__TASK DETAILS__
Scan the entries below for "Porsche" and copy each line that holds it.

__DATA TO USE__
★ ★ ★ ★ ★
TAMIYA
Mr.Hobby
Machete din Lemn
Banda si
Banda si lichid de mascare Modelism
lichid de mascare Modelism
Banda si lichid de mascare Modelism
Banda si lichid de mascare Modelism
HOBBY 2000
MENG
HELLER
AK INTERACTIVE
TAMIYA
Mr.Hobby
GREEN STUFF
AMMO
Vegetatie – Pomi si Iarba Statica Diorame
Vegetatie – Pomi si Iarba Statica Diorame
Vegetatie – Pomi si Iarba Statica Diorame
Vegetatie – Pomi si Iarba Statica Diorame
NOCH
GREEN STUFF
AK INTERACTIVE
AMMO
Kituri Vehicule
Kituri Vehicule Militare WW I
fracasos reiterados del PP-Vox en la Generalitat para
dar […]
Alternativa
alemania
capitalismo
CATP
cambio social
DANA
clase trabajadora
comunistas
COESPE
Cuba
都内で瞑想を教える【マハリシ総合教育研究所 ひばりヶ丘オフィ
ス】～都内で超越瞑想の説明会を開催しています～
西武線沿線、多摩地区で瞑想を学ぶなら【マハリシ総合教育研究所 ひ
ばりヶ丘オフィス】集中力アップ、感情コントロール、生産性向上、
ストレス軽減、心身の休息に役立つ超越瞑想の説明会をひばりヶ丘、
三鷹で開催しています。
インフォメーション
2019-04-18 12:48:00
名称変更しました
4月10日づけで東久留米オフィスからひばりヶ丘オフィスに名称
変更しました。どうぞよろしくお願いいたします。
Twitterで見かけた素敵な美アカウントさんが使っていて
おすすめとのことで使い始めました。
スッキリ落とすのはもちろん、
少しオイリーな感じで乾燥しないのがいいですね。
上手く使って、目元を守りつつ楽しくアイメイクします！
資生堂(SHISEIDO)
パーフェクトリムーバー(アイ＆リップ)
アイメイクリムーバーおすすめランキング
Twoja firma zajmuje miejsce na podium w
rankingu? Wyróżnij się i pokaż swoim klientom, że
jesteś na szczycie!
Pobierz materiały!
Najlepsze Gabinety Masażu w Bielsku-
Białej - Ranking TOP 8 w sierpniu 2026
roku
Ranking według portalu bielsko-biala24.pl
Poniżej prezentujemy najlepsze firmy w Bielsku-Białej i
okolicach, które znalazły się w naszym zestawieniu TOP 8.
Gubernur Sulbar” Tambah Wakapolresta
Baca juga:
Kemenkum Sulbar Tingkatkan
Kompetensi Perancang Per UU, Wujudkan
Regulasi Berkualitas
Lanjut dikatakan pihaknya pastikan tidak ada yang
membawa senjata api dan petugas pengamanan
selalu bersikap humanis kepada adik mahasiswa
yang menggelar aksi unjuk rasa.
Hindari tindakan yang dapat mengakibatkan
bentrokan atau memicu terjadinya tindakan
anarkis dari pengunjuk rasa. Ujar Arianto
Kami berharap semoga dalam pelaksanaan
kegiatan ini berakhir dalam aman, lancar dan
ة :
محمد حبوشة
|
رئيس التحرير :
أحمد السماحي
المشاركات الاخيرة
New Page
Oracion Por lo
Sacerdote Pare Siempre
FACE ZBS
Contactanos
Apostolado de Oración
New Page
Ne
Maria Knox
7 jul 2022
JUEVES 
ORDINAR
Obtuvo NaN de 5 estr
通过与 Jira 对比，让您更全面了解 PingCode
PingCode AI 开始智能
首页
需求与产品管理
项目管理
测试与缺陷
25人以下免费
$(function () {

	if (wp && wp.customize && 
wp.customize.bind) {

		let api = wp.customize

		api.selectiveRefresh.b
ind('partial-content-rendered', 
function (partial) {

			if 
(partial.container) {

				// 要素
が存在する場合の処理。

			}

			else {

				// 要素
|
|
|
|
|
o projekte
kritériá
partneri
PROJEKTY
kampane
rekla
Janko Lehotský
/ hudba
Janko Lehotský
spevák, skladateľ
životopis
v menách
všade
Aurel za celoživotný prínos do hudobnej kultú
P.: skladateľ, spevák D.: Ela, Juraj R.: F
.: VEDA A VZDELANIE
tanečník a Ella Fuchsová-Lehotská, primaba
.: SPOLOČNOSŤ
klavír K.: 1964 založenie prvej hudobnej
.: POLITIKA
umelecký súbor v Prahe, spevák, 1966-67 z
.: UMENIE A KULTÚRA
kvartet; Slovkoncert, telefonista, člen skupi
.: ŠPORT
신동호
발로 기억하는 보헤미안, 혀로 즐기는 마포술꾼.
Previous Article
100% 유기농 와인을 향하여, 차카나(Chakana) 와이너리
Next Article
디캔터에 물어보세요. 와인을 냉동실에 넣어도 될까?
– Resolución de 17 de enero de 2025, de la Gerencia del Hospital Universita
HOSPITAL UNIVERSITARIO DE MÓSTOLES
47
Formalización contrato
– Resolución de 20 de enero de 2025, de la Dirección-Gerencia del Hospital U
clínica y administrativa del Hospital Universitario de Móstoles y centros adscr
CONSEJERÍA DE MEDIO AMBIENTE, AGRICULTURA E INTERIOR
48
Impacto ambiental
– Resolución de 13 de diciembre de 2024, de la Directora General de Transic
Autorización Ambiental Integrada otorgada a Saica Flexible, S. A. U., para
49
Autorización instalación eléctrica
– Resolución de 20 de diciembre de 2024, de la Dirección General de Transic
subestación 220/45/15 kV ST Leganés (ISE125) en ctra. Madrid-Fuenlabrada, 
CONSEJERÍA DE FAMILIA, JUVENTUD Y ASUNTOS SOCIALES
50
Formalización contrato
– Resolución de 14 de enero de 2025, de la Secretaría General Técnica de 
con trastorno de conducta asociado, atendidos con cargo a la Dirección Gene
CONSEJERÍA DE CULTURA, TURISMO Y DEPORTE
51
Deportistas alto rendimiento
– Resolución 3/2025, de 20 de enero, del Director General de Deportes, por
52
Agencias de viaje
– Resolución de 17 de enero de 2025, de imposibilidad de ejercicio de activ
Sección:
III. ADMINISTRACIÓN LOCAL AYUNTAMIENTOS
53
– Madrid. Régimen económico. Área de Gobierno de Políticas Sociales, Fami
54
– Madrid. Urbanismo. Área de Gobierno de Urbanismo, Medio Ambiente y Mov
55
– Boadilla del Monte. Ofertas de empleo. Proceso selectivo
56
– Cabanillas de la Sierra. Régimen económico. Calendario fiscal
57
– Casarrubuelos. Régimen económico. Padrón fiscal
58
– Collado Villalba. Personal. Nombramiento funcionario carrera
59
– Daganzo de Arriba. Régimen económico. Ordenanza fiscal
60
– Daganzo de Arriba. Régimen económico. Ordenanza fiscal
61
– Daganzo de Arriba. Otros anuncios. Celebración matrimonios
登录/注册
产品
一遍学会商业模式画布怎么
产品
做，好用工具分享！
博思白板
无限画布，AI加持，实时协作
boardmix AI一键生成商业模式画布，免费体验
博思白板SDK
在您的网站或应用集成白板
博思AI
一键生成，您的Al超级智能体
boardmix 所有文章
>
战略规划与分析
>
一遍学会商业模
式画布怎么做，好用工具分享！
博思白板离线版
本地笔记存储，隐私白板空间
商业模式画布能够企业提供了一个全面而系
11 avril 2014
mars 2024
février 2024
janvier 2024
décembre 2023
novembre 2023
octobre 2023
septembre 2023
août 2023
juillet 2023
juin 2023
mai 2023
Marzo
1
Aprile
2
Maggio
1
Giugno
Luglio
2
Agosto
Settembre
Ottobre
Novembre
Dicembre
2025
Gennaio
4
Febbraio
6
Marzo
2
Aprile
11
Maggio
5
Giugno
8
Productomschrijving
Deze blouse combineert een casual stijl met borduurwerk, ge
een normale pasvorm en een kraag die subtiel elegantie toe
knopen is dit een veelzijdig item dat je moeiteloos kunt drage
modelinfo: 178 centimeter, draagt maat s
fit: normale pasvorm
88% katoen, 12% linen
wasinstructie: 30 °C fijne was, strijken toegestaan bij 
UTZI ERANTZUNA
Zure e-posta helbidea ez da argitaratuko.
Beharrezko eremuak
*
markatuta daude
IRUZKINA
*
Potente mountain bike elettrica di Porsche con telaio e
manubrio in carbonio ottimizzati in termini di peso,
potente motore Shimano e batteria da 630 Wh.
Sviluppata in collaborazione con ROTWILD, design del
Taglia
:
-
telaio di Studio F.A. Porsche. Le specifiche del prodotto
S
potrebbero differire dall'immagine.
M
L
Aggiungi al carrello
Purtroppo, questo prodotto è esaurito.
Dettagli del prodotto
★ ★ ★ ★ ★
__SOLUTION TO THE EXERCISE__
Potente mountain bike elettrica di Porsche con telaio e
telaio di Studio F.A. Porsche. Le specifiche del prodotto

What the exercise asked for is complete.